Exercise material:
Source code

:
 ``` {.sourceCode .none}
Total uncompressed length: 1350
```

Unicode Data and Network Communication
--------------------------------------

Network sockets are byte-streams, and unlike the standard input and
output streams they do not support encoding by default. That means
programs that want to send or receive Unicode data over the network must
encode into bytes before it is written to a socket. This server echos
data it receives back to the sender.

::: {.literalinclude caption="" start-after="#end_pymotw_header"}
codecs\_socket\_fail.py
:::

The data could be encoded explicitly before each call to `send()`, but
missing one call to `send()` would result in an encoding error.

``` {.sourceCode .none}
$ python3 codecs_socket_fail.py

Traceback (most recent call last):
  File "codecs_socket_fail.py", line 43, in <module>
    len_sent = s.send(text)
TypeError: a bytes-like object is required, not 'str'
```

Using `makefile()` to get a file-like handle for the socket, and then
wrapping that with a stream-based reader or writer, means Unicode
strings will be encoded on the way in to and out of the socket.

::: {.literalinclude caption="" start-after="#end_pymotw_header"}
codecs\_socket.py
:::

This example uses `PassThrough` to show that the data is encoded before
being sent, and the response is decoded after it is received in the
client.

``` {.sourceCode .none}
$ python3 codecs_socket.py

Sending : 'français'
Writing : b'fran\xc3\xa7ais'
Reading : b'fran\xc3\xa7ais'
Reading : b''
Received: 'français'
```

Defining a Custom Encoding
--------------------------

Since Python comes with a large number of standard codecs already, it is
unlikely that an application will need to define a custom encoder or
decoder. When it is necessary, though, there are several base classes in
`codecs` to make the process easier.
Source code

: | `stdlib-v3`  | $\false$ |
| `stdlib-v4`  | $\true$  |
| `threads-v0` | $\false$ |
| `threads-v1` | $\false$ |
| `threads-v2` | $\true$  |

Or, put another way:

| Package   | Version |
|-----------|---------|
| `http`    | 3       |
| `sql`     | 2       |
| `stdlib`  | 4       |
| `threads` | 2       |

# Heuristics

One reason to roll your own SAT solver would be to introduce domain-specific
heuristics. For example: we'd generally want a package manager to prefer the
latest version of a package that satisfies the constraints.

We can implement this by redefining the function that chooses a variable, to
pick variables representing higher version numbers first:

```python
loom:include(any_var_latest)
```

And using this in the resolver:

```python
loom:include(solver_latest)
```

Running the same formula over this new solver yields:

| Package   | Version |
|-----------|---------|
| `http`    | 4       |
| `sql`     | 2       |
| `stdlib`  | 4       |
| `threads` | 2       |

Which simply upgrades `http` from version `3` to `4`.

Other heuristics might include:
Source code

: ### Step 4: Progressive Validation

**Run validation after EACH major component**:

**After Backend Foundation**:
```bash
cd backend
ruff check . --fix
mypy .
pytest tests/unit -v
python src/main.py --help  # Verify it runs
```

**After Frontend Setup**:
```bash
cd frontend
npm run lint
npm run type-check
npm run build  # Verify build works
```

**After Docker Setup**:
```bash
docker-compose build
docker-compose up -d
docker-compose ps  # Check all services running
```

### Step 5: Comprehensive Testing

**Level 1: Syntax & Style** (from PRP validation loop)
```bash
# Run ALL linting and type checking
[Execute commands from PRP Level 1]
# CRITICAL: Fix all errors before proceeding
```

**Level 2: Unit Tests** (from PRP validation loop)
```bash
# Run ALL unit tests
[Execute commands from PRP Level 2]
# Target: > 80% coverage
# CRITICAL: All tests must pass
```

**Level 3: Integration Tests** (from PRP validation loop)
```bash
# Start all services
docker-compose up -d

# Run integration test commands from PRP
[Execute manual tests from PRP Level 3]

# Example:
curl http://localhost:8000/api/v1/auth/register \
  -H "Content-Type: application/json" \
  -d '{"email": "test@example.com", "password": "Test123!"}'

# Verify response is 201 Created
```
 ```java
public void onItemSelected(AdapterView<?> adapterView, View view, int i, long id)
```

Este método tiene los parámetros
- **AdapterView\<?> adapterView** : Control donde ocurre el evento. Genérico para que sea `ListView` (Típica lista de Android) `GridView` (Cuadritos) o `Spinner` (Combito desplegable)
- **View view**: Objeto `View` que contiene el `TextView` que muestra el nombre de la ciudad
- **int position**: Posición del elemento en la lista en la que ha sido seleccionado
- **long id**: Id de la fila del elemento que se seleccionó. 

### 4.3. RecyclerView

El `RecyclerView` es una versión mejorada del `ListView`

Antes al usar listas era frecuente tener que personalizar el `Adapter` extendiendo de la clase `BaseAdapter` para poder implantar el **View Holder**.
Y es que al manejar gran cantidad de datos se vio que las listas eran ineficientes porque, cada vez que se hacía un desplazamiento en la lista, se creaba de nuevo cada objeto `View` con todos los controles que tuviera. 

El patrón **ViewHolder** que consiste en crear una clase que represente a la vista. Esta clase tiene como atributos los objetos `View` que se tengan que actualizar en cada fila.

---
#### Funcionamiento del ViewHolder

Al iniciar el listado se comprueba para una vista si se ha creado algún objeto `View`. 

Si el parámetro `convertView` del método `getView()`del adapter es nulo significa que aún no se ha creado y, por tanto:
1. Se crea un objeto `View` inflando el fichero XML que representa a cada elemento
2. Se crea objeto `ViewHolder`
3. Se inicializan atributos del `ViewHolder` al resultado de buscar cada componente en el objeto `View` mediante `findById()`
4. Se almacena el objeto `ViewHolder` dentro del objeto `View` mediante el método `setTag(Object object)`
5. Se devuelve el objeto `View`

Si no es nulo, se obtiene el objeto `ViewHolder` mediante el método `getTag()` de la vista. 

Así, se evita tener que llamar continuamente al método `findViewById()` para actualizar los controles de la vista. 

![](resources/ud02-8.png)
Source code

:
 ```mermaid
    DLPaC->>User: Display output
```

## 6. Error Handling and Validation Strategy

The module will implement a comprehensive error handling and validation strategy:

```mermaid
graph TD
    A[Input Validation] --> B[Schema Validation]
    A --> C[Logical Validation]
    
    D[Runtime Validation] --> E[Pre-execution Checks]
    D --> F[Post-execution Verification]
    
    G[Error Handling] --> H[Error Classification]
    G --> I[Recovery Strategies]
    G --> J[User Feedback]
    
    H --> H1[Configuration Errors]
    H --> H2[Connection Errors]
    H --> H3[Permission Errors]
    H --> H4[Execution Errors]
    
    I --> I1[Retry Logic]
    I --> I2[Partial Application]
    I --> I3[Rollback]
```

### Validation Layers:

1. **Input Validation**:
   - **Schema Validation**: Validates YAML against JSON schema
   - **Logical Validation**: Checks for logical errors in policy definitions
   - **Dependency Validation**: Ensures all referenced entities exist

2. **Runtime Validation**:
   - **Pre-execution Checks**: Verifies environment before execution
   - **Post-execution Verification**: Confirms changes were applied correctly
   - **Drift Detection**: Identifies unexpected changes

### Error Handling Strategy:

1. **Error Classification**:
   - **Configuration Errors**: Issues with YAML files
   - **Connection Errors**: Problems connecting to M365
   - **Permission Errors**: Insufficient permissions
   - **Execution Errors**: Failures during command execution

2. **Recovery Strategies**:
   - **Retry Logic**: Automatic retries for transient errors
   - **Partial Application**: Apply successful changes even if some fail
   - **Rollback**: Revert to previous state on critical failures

Task prompt: Filter the entries down to the lines with the word "ViewHolder" in them.

Answer section:
El patrón **ViewHolder** que consiste en crear una clase que represente a la vista. Esta clase tiene como atributos los objetos `View` que se tengan que actualizar en cada fila.
#### Funcionamiento del ViewHolder
2. Se crea objeto `ViewHolder`
3. Se inicializan atributos del `ViewHolder` al resultado de buscar cada componente en el objeto `View` mediante `findById()`
4. Se almacena el objeto `ViewHolder` dentro del objeto `View` mediante el método `setTag(Object object)`
Si no es nulo, se obtiene el objeto `ViewHolder` mediante el método `getTag()` de la vista. 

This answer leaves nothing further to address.